LOOKING ASKANCE - Joseph T. Gonzales - The Freeman

Tell me it's not true. Local officials releasing poisonous toads into our rivers, in the mistaken attempt to address dengue?

This is indeed apparently what happened. A barangay in Quezon City found a thousand toads and, in a misguided strategy to eliminate mosquito larvae, sprung them loose. Barangay Old Balara thought they were harmless field frogs, but the bad news is they weren't frogs, but toads.

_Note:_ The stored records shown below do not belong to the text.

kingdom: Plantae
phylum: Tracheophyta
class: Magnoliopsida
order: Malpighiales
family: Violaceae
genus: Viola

Toxic, dangerous toads!

An expert said these toads didn’t only have poisonous glands, but were vectors of disease as well, loving the eating of fecal matter and other icky substances. So, yes, set them loose against the unfortunate residents with the bad luck of residing by the riverbanks! Yes, they won't die of dengue, but of government ineptitude instead!

One has to necessarily ruminate about the quality of our local officials. How do we end up electing officials with the capacity to unleash schemes like this?

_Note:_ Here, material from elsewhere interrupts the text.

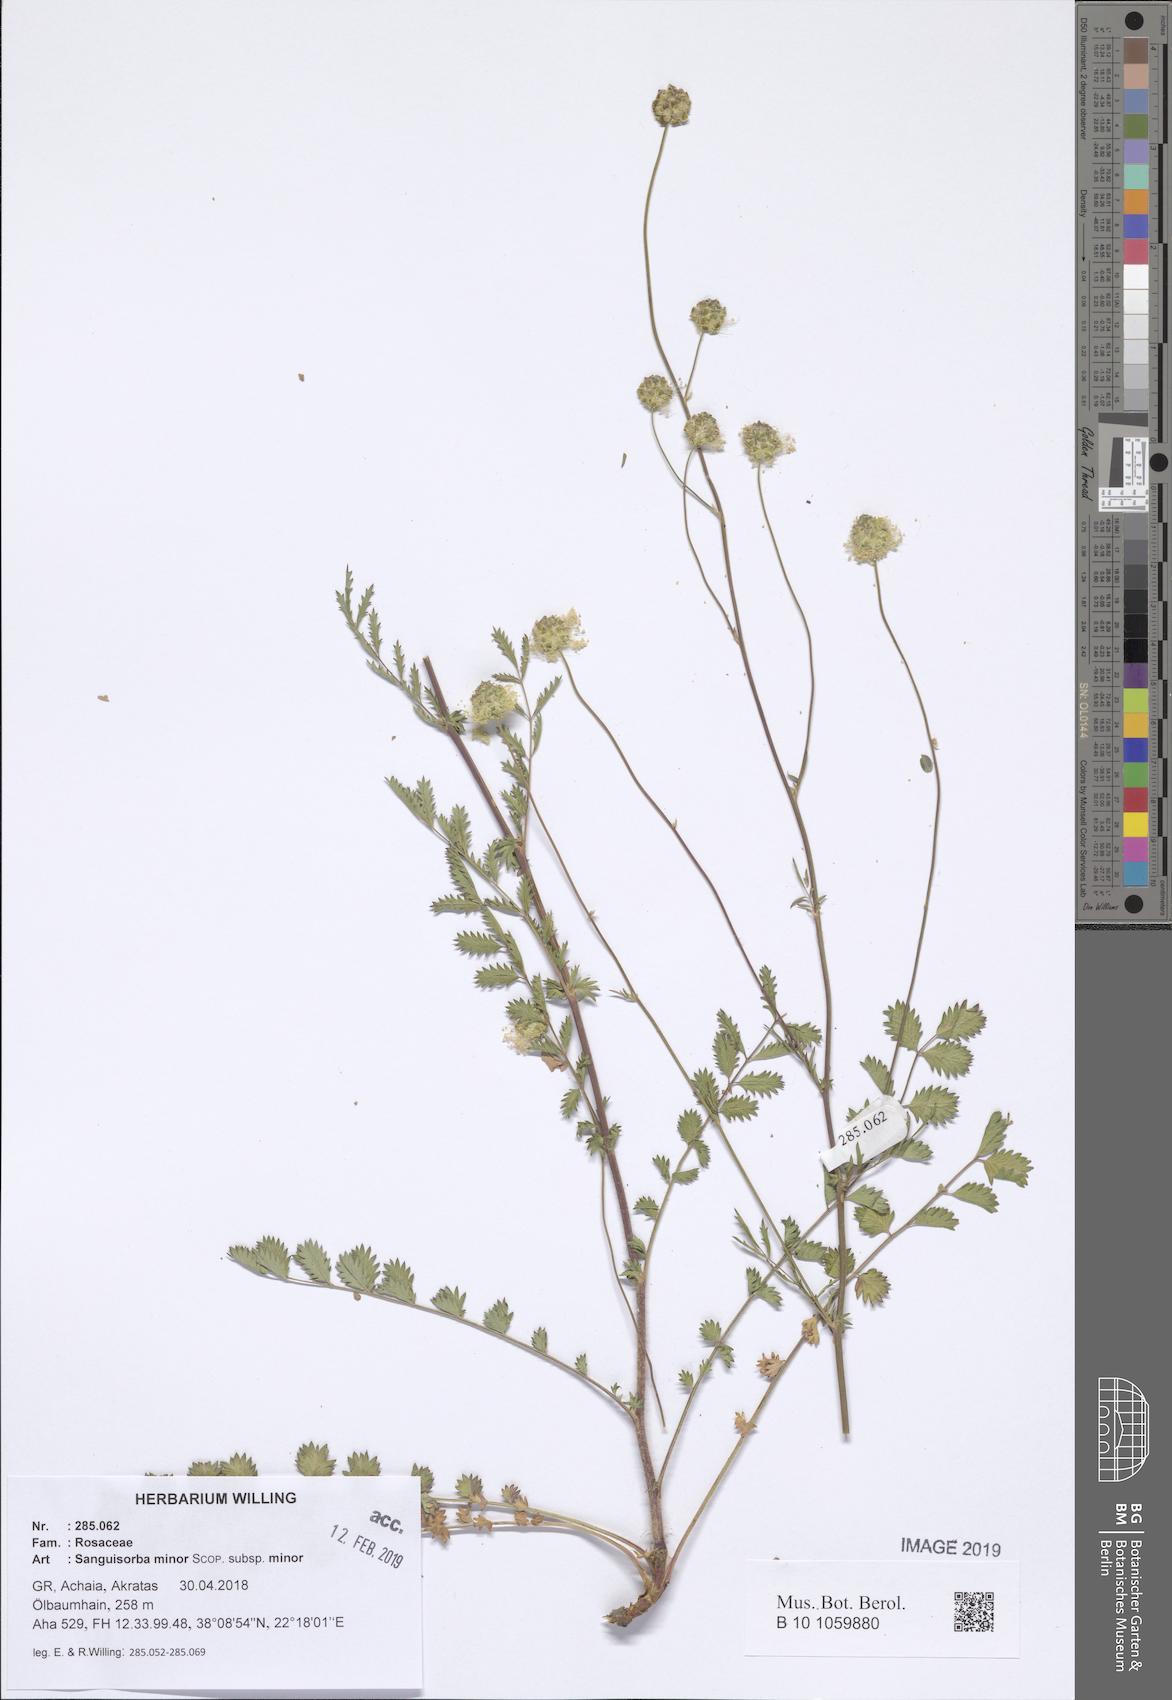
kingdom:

We probably have to be grateful they had the best of intentions, and in the true spirit of public service, thought they were helping the community. But that only brings to mind that apt adage about the road to hell. And we shouldn't reward stupidity. In fact, we should call them out for it, because they did run for their posts, and with victory, comes responsibility. Including - and this is the least of it - stewardship over public funds.

Necessarily, the toads were procured from a supplier, with cash paid. What kind of research was performed by the officials? (Obviously, none). What kind of specs were drawn up and released to the supplier? (A generic call for the supply of palaka-looking critters?). How did the barangay sign off on the delivery when these arrived? Was an inspection performed to see whether they were breathing and croaking?

(Unless the officials had a frog-catching day and they were successful in harvesting a thousand "frogs" - without encountering their poison glands - and then kept the catch fresh for a couple of days before the grand launch?).

Now that public funds were used to purchase toads, will we get to see prosecution for this misuse? Or will public scorn be enough to chastise offenders?

The root of this unfortunate incident, we must remember, is dengue. Meanwhile, we see headlines about the children of rich families getting their dengue vaccine shots from abroad, because an unfortunate controversy has erupted about the efficacy of the vaccine and the alleged corrupt government program that spent billions purchasing and deploying it.

That vaccination program has been suspended, numerous Senate hearings held, much media mileage and front page exposés generated, and meanwhile, less-fortunate kids can’t get the vaccine. What are we to do while he experts debate the truth?

So many officials have been implicated, all the way up to the former president. (It’s interesting to see how Noynoy Aquino's name keeps on floating up and then disappearing. It's as if his political opponents are floating test balloons to see if his unpopularity is already that strong so they can proceed with plans to hang him out to dry. But the former president keeps himself out of the public eye, despite the best efforts to drag him into this and that controversy. He's kept an even lower profile than Barack Obama, who is similarly being dragged by Trump into the latest scandal du jour. So, there's no opportunity for public ire to build against Noynoy, and no leverage for opportunists to use.)

Fingers are pointed everywhere. Thousands are still getting dengue. The government programs to address it are inadequate. And let's add to the mix, toxic toads and the ecological imbalance brought by their release into non-native habitats.

Does anyone have that feeling that our swamp just keeps getting murkier?